> _REQUEST_
Every line below that has the string "Adhesive" needs to be copied.

*** Opening EXTRACTED MATERIAL ***

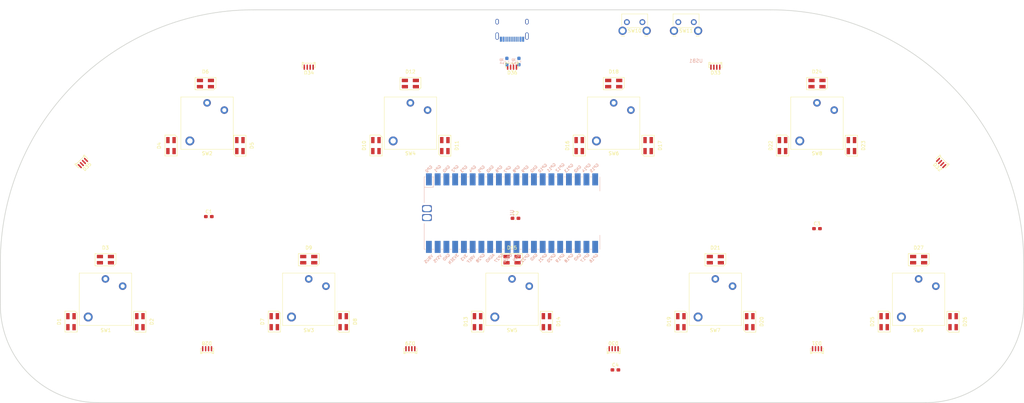
<source format=kicad_pcb>
(kicad_pcb
	(version 20240108)
	(generator "pcbnew")
	(generator_version "8.0")
	(general
		(thickness 1.6)
		(legacy_teardrops no)
	)
	(paper "B")
	(title_block
		(title "Musec Pico")
	)
	(layers
		(0 "F.Cu" signal)
		(31 "B.Cu" signal)
		(32 "B.Adhes" user "B.Adhesive")
		(33 "F.Adhes" user "F.Adhesive")
		(34 "B.Paste" user)
		(35 "F.Paste" user)
		(36 "B.SilkS" user "B.Silkscreen")
		(37 "F.SilkS" user "F.Silkscreen")
		(38 "B.Mask" user)
		(39 "F.Mask" user)
		(40 "Dwgs.User" user "User.Drawings")
		(41 "Cmts.User" user "User.Comments")
		(42 "Eco1.User" user "User.Eco1")
		(43 "Eco2.User" user "User.Eco2")
		(44 "Edge.Cuts" user)
		(45 "Margin" user)
		(46 "B.CrtYd" user "B.Courtyard")
		(47 "F.CrtYd" user "F.Courtyard")
		(48 "B.Fab" user)
		(49 "F.Fab" user)
	)
	(setup
		(stackup
			(layer "F.SilkS"
				(type "Top Silk Screen")
			)
			(layer "F.Paste"
				(type "Top Solder Paste")
			)
			(layer "F.Mask"
				(type "Top Solder Mask")
				(thickness 0.01)
			)
			(layer "F.Cu"
				(type "copper")
				(thickness 0.035)
			)
			(layer "dielectric 1"
				(type "core")
				(thickness 1.51)
				(material "FR4")
				(epsilon_r 4.5)
				(loss_tangent 0.02)
			)
			(layer "B.Cu"
				(type "copper")
				(thickness 0.035)
			)
			(layer "B.Mask"
				(type "Bottom Solder Mask")
				(thickness 0.01)
			)
			(layer "B.Paste"
				(type "Bottom Solder Paste")
			)
			(layer "B.SilkS"
				(type "Bottom Silk Screen")
			)
			(copper_finish "None")
			(dielectric_constraints no)
		)
		(pad_to_mask_clearance 0)
		(allow_soldermask_bridges_in_footprints no)
		(grid_origin 221.296 135.274)
		(pcbplotparams
			(layerselection 0x00010fc_ffffffff)
			(plot_on_all_layers_selection 0x0000000_00000000)
			(disableapertmacros no)
			(usegerberextensions yes)
			(usegerberattributes yes)
			(usegerberadvancedattributes yes)
			(creategerberjobfile no)
			(dashed_line_dash_ratio 12.000000)
			(dashed_line_gap_ratio 3.000000)
			(svgprecision 6)
			(plotframeref no)
			(viasonmask no)
			(mode 1)
			(useauxorigin no)
			(hpglpennumber 1)
			(hpglpenspeed 20)
			(hpglpendiameter 15.000000)
			(pdf_front_fp_property_popups yes)
			(pdf_back_fp_property_popups yes)
			(dxfpolygonmode yes)
			(dxfimperialunits yes)
			(dxfusepcbnewfont yes)
			(psnegative no)
			(psa4output no)
			(plotreference yes)
			(plotvalue yes)
			(plotfptext yes)
			(plotinvisibletext no)
			(sketchpadsonfab no)
			(subtractmaskfromsilk yes)
			(outputformat 1)
			(mirror no)
			(drillshape 0)
			(scaleselection 1)
			(outputdirectory "../Production/PCB/popn_pico2")
		)
	)
	(net 0 "")
	(net 1 "GND")
	(net 2 "+5V")
	(net 3 "Net-(D1-Out)")
	(net 4 "/RGB1")
	(net 5 "Net-(D2-Out)")
	(net 6 "Net-(D3-Out)")
	(net 7 "Net-(D4-Out)")
	(net 8 "Net-(D5-Out)")
	(net 9 "Net-(D6-Out)")
	(net 10 "Net-(D7-Out)")
	(net 11 "Net-(D8-Out)")
	(net 12 "Net-(D10-In)")
	(net 13 "Net-(D10-Out)")
	(net 14 "Net-(D11-Out)")
	(net 15 "Net-(D12-Out)")
	(net 16 "Net-(D13-Out)")
	(net 17 "Net-(D14-Out)")
	(net 18 "Net-(D15-Out)")
	(net 19 "Net-(D16-Out)")
	(net 20 "Net-(D17-Out)")
	(net 21 "Net-(D18-Out)")
	(net 22 "Net-(D19-Out)")
	(net 23 "Net-(D20-Out)")
	(net 24 "Net-(D21-Out)")
	(net 25 "Net-(D22-Out)")
	(net 26 "Net-(D23-Out)")
	(net 27 "Net-(D24-Out)")
	(net 28 "Net-(D25-Out)")
	(net 29 "Net-(D26-Out)")
	(net 30 "unconnected-(D27-Out-PadO)")
	(net 31 "/RGB2")
	(net 32 "Net-(D28-Out)")
	(net 33 "Net-(D29-Out)")
	(net 34 "Net-(D30-Out)")
	(net 35 "Net-(D31-Out)")
	(net 36 "Net-(D32-Out)")
	(net 37 "Net-(D33-Out)")
	(net 38 "Net-(D34-Out)")
	(net 39 "Net-(D35-Out)")
	(net 40 "Net-(USB1-CC1)")
	(net 41 "Net-(USB1-CC2)")
	(net 42 "/K1")
	(net 43 "/K2")
	(net 44 "/K3")
	(net 45 "/K4")
	(net 46 "/K5")
	(net 47 "/K6")
	(net 48 "/K7")
	(net 49 "/K8")
	(net 50 "/K9")
	(net 51 "/K10")
	(net 52 "/K11")
	(net 53 "/USB_DN")
	(net 54 "unconnected-(U1-GPIO20-Pad26)")
	(net 55 "unconnected-(U1-GPIO15-Pad20)")
	(net 56 "unconnected-(U1-GPIO3-Pad5)")
	(net 57 "unconnected-(U1-RUN-Pad30)")
	(net 58 "unconnected-(U1-GPIO7-Pad10)")
	(net 59 "unconnected-(U1-GPIO21-Pad27)")
	(net 60 "/USB_DP")
	(net 61 "unconnected-(U1-GPIO5-Pad7)")
	(net 62 "unconnected-(U1-GPIO11-Pad15)")
	(net 63 "unconnected-(U1-GPIO18-Pad24)")
	(net 64 "unconnected-(U1-GPIO13-Pad17)")
	(net 65 "unconnected-(U1-ADC_VREF-Pad35)")
	(net 66 "unconnected-(U1-GPIO19-Pad25)")
	(net 67 "unconnected-(U1-GPIO17-Pad22)")
	(net 68 "VBUS")
	(net 69 "unconnected-(U1-GPIO1-Pad2)")
	(net 70 "+3V3")
	(net 71 "unconnected-(U1-GPIO9-Pad12)")
	(net 72 "unconnected-(U1-3V3_EN-Pad37)")
	(net 73 "unconnected-(U1-AGND-Pad33)")
	(net 74 "unconnected-(USB1-SBU2-Pad3)")
	(net 75 "unconnected-(USB1-SBU1-Pad9)")
	(net 76 "unconnected-(D36-Out-PadO)")
	(footprint "popn_pico2:WS2812B-2835" (layer "F.Cu") (at 319.796 90.674 -90))
	(footprint "popn_pico2:WS2812B-2835" (layer "F.Cu") (at 152.296 141.774 90))
	(footprint "popn_pico2:SW_Kailh_Choc_V1V2_1.00u_LED" (layer "F.Cu") (at 191.796 84.174))
	(footprint "popn_pico2:WS2812B-4020" (layer "F.Cu") (at 132.796 150.274 180))
	(footprint "popn_pico2:WS2812B-2835" (layer "F.Cu") (at 191.796 72.674))
	(footprint "popn_pico2:WS2812B-4020" (layer "F.Cu") (at 191.796 150.274 180))
	(footprint "popn_pico2:SW_Kailh_Choc_V1V2_1.00u_LED" (layer "F.Cu") (at 221.296 135.274))
	(footprint "popn_pico2:WS2812B-2835" (layer "F.Cu") (at 231.296 141.774 -90))
	(footprint "popn_pico2:WS2812B-2835" (layer "F.Cu") (at 260.796 90.674 -90))
	(footprint "popn_pico2:WS2812B-2835" (layer "F.Cu") (at 349.296 141.774 -90))
	(footprint "popn_pico2:WS2812B-4020" (layer "F.Cu") (at 250.796 150.274 180))
	(footprint "popn_pico2:WS2812B-2835" (layer "F.Cu") (at 299.796 90.674 90))
	(footprint "popn_pico2:WS2812B-2835" (layer "F.Cu") (at 240.796 90.674 90))
	(footprint "popn_pico2:SW_Kailh_Choc_V1V2_1.00u_LED" (layer "F.Cu") (at 132.796 84.174))
	(footprint "Button_Switch_THT:SW_SPST_Omron_B3F-315x_Angled" (layer "F.Cu") (at 269.545999 54.849))
	(footprint "popn_pico2:WS2812B-2835" (layer "F.Cu") (at 172.296 141.774 -90))
	(footprint "Button_Switch_THT:SW_SPST_Omron_B3F-315x_Angled" (layer "F.Cu") (at 254.625999 54.849))
	(footprint "popn_pico2:WS2812B-2835" (layer "F.Cu") (at 309.796 72.674))
	(footprint "popn_pico2:WS2812B-2835" (layer "F.Cu") (at 122.321 90.674 90))
	(footprint "popn_pico2:WS2812B-4020" (layer "F.Cu") (at 346.296 95.274 -45))
	(footprint "popn_pico2:SW_Kailh_Choc_V1V2_1.00u_LED" (layer "F.Cu") (at 339.296 135.274))
	(footprint "popn_pico2:WS2812B-2835" (layer "F.Cu") (at 339.296 123.774))
	(footprint "popn_pico2:WS2812B-2835" (layer "F.Cu") (at 211.296 141.774 90))
	(footprint "popn_pico2:WS2812B-2835" (layer "F.Cu") (at 142.321 90.674 -90))
	(footprint "popn_pico2:SW_Kailh_Choc_V1V2_1.00u_LED" (layer "F.Cu") (at 162.296 135.274))
	(footprint "popn_pico2:SW_Kailh_Choc_V1V2_1.00u_LED" (layer "F.Cu") (at 280.296 135.274))
	(footprint "popn_pico2:WS2812B-2835" (layer "F.Cu") (at 181.796 90.674 90))
	(footprint "popn_pico2:WS2812B-2835" (layer "F.Cu") (at 329.296 141.774 90))
	(footprint "popn_pico2:WS2812B-2835" (layer "F.Cu") (at 103.296 123.774))
	(footprint "popn_pico2:WS2812B-2835" (layer "F.Cu") (at 113.296 141.774 -90))
	(footprint "popn_pico2:WS2812B-2835" (layer "F.Cu") (at 162.296 123.774))
	(footprint "popn_pico2:WS2812B-4020" (layer "F.Cu") (at 96.296 95.274 45))
	(footprint "Capacitor_SMD:C_0603_1608Metric_Pad1.08x0.95mm_HandSolder" (layer "F.Cu") (at 222.296 111.774))
	(footprint "popn_pico2:WS2812B-2835" (layer "F.Cu") (at 270.296 141.774 90))
	(footprint "Capacitor_SMD:C_0603_1608Metric_Pad1.08x0.95mm_HandSolder" (layer "F.Cu") (at 133.296 111.274))
	(footprint "popn_pico2:WS2812B-4020" (layer "F.Cu") (at 162.296 67.274))
	(footprint "popn_pico2:SW_Kailh_Choc_V1V2_1.00u_LED"
		(locked yes)
		(layer "F.Cu")
		(uuid "95c3c8c0-be04-485c-b1e8-ca6dd3210b22")
		(at 103.296 135.274)
		(descr "Kailh Choc keyswitch CPG1350 V1 CPG1353 V2 with 1.00u keycap")
		(tags "Kailh Choc Keyswitch Switch CPG1350 V1 CPG1353 V2 Cutout 1.00u")
		(property "Reference" "SW1"
			(at 0.1 9 0)
			(layer "F.SilkS")
			(uuid "51275693-d038-4f42-9c2b-f20b0ddb6fd6")
			(effects
				(font
					(size 1 1)
					(thickness 0.15)
				)
			)
		)
		(property "Value" "SW_DIP_x01"
			(at 0 9 0)
			(layer "F.Fab")
			(hide yes)
			(uuid "61a4be55-1f38-4c16-97ba-5a2ee7c14c95")
			(effects
				(font
					(size 1 1)
					(thickness 0.15)
				)
			)
		)
		(property "Footprint" "popn_pico2:SW_Kailh_Choc_V1V2_1.00u_LED"
			(at 0 0 0)
			(layer "F.Fab")
			(hide yes)
			(uuid "0247b501-b37e-43d9-96b6-d5e39598190c")
			(effects
				(font
					(size 1.27 1.27)
					(thickness 0.15)
				)
			)
		)
		(property "Datasheet" ""
			(at 0 0 0)
			(layer "F.Fab")
			(hide yes)
			(uuid "c00bff87-9bbe-4950-babb-6fdc2b19e46b")
			(effects
				(font
					(size 1.27 1.27)
					(thickness 0.15)
				)
			)
		)
		(property "Description" "1x DIP Switch, Single Pole Single Throw (SPST) switch, small symbol"
			(at 0 0 0)
			(layer "F.Fab")
			(hide yes)
			(uuid "5743e3f4-92de-4ace-914a-1309933dcf63")
			(effects
				(font
					(size 1.27 1.27)
					(thickness 0.15)
				)
			)
		)
		(property ki_fp_filters "SW?DIP?x1*")
		(path "/84d87e75-47a3-4b20-a981-eb66a9222ad3")
		(sheetname "根目录")
		(sheetfile "pop_pico2.kicad_sch")
		(attr through_hole)
		(fp_line
			(start -7.6 -7.6)
			(end -7.6 7.6)
			(stroke
				(width 0.12)
				(type solid)
			)
			(layer "F.SilkS")
			(uuid "2f974fa0-d43b-4f27-a31e-c4e36f612536")
		)
		(fp_line
			(start -7.6 7.6)
			(end 7.6 7.6)
			(stroke
				(width 0.12)
				(type solid)
			)
			(layer "F.SilkS")
			(uuid "bb5d00cd-c7e1-485a-81ce-7aa1e567eff9")
		)
		(fp_line
			(start 7.6 -7.6)
			(end -7.6 -7.6)
			(stroke
				(width 0.12)
				(type solid)
			)
			(layer "F.SilkS")
			(uuid "f713a937-fdd7-4337-bf32-4d9b77e9af98")
		)
		(fp_line
			(start 7.6 7.6)
			(end 7.6 -7.6)
			(stroke
				(width 0.12)
				(type solid)
			)
			(layer "F.SilkS")
			(uuid "21b03c65-b628-420d-82a1-76c0dbc9f2fe")
		)
		(fp_line
			(start -9 -8.5)
			(end -9 8.5)
			(stroke
				(width 0.1)
				(type solid)
			)
			(layer "Dwgs.User")
			(uuid "8cd5d392-7f28-4613-960f-a2af543cb1f7")
		)
		(fp_line
			(start -9 8.5)
			(end 9 8.5)
			(stroke
				(width 0.1)
				(type solid)
			)
			(layer "Dwgs.User")
			(uuid "477e0841-bcb8-45e7-a358-962b0da74e78")
		)
		(fp_line
			(start 9 -8.5)
			(end -9 -8.5)
			(stroke
				(width 0.1)
				(type solid)
			)
			(layer "Dwgs.User")
			(uuid "f34f49ac-9029-438f-96fd-9f033098ce72")
		)
		(fp_line
			(start 9 8.5)
			(end 9 -8.5)
			(stroke
				(width 0.1)
				(type solid)
			)
			(layer "Dwgs.User")
			(uuid "3516a0d1-910a-4ae3-b07c-83f8c8c8f602")
		)
		(fp_line
			(start -7.25 -7.25)
			(end -7.25 7.25)
			(stroke
				(width 0.1)
				(type solid)
			)
			(layer "Eco1.User")
			(uuid "07f2bdaf-9c5e-496f-9535-f3af0160c123")
		)
		(fp_line
			(start -7.25 7.25)
			(end 7.25 7.25)
			(stroke
				(width 0.1)
				(type solid)
			)
			(layer "Eco1.User")
			(uuid "c86f6c57-a227-41e3-b7f1-d6d62535a184")
		)
		(fp_line
			(start 7.25 -7.25)
			(end -7.25 -7.25)
			(stroke
				(width 0.1)
				(type solid)
			)
			(layer "Eco1.User")
			(uuid "b66e28de-8689-4232-a16a-b3da598369b6")
		)
		(fp_line
			(start 7.25 7.25)
			(end 7.25 -7.25)
			(stroke
				(width 0.1)
				(type solid)
			)
			(layer "Eco1.User")
			(uuid "8b6591a4-14b8-4602-987c-14cc7018cb4b")
		)
		(fp_line
			(start -7.75 -7.75)
			(end -7.75 7.75)
			(stroke
				(width 0.05)
				(type solid)
			)
			(layer "F.CrtYd")
			(uuid "5d8209dc-1322-4091-ad12-ec000f2f2376")
		)
		(fp_line
			(start -7.75 7.75)
			(end 7.75 7.75)
			(stroke
				(width 0.05)
				(type solid)
			)
			(layer "F.CrtYd")
			(uuid "aeb97d04-ab71-4515-9ed9-ad0a616ff8a6")
		)
		(fp_line
			(start 7.75 -7.75)
			(end -7.75 -7.75)
			(stroke
				(width 0.05)
				(type solid)
			)
			(layer "F.CrtYd")
			(uuid "05c20693-4784-4c7f-a7dd-46ab7bd882f0")
		)
		(fp_line
			(start 7.75 7.75)
			(end 7.75 -7.75)
			(stroke
				(width 0.05)
				(type solid)
			)
			(layer "F.CrtYd")
			(uuid "3307bd17-76b5-495e-8ba9-2891ee05739b")
		)
		(fp_line
			(start -7.5 -7.5)
			(end -7.5 7.5)
			(stroke
				(width 0.1)
				(type solid)
			)
			(layer "F.Fab")
			(uuid "ffbf56e4-3649-429f-9add-79c44b0a2f1c")
		)
		(fp_line
			(start -7.5 7.5)
			(end 7.5 7.5)
			(stroke
				(width 0.1)
				(type solid)
			)
			(layer "F.Fab")
			(uuid "7c7c0c20-d71f-4dff-8306-a93dc9a61496")
		)
		(fp_line
			(start 7.5 -7.5)
			(end -7.5 -7.5)
			(stroke
				(width 0.1)
				(type solid)
			)
			(layer "F.Fab")
			(uuid "49ed3ca0-2874-4e87-b054-049e85bc0af1")
		)
		(fp_line
			(start 7.5 7.5)
			(end 7.5 -7.5)
			(stroke
				(width 0.1)
				(type solid)
			)
			(layer "F.Fab")
			(uuid "e2755d45-ebf3-4c0b-b5ff-dbeafe87cb7b")
		)
		(fp_rect
			(start -1.75 3.3)
			(end 1.75 6.1)
			(stroke
				(width 0.1)
				(type solid)
			)
			(fill none)
			(layer "F.Fab")
			(uuid "72527624-fd28-4cc9-8a9f-040abba674a2")
		)
		(fp_circle
			(center 0 4.7)
			(end 1 4.7)
			(stroke
				(width 0.1)
				(type solid)
			)
			(fill none)
			(layer "F.Fab")
			(uuid "f9cda3ad-0b2e-459b-a746-cc7fd465cec2")
		)
		(fp_text user "${REFERENCE}"
			(at 0 0 0)
			(layer "F.Fab")
			(uuid "1ae6ccfd-74b6-4d9f-ab84-7efb4bb9d29f")
			(effects
				(font
					(size 1 1)
					(thickness 0.15)
				)
			)
		)
		(pad "" np_thru_hole circle
			(at -5.5 0)
			(size 1.9 1.9)
			(drill 1.9)
			(layers "*.Cu" "*.Mask")
			(uuid "978e0449-3a64-4fc6-880f-fa5336195b9e")
		)
		(pad "" smd circle
			(at -5 5.15)
			(size 1.65 1.65)
			(layers "F.Mask")
			(uuid "45439034-f1a4-4d80-89e2-d79a49333561")
		)
		(pad "" thru_hole circle
			(at -5 5.15)
			(size 2.6 2.6)
			(drill 1.6)
			(layers "*.Cu" "B.Mask")
			(remove_unused_layers no)
			(uuid "5eb3c28e-c1fe-4dd8-9ddc-cb381c97ab51")
		)
		(pad "" smd circle
			(at 0 -5.9)
			(size 1.25 1.25)
			(layers "F.Mask")
			(uuid "2686a372-eb75-4e9e-a1b7-e2f1df6ad9c3")
		)
		(pad "" np_thru_hole circle
			(at 0 0)
			(size 5.05 5.05)
			(drill 5.05)
			(layers "*.Cu" "*.Mask")
			(uuid "ca202d79-f1f4-469d-8265-1823e8f841ea")
		)
		(pad "" smd circle
			(at 5 -3.8)
			(size 1.25 1.25)
			(layers "F.Mask")
			(uuid "97e484f6-edb1-434e-b627-04ee69053fd2")
		)
		(pad "" np_thru_hole ci
... [124778 chars truncated]
</source>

*** Closing EXTRACTED MATERIAL ***

> _WRITTEN ANSWER_
		(32 "B.Adhes" user "B.Adhesive")
		(33 "F.Adhes" user "F.Adhesive")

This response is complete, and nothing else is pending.